Supplied records:
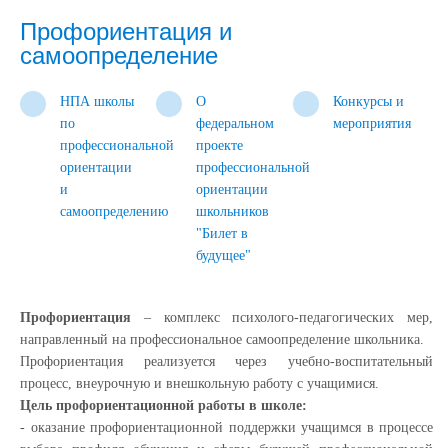
Профориентация и
самоопределение
НПА школы
О
Конкурсы и
по
федеральном
мероприятия
профессиональной
проекте
ориентации
профессиональной
и
ориентации
самоопределению
школьников
"Билет в
будущее"
Профориентация
– комплекс психолого-педагогических мер,
направленный на профессиональное самоопределение школьника.
Профориентация реализуется через учебно-воспитательный
процесс, внеурочную и внешкольную работу с учащимися.
Цель профориентационной работы в школе:
- оказание профориентационной поддержки учащимся в процессе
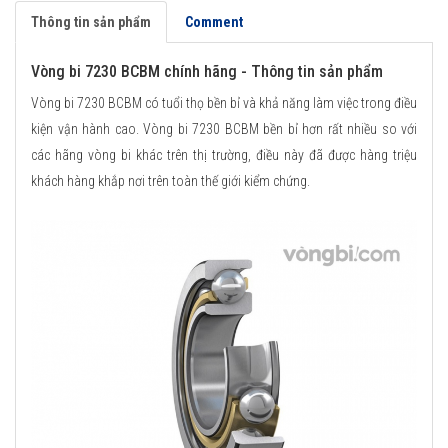
Thông tin sản phẩm
Comment
Vòng bi 7230 BCBM chính hãng - Thông tin sản phẩm
Vòng bi 7230 BCBM có tuổi thọ bền bỉ và khả năng làm việc trong điều
kiện vận hành cao. Vòng bi 7230 BCBM bền bỉ hơn rất nhiều so với
các hãng vòng bi khác trên thị trường, điều này đã được hàng triệu
khách hàng khắp nơi trên toàn thế giới kiểm chứng.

Brief:
Tell how many lines of the material above hold "hãng", answering with a bare number.

Response to this exercise:
2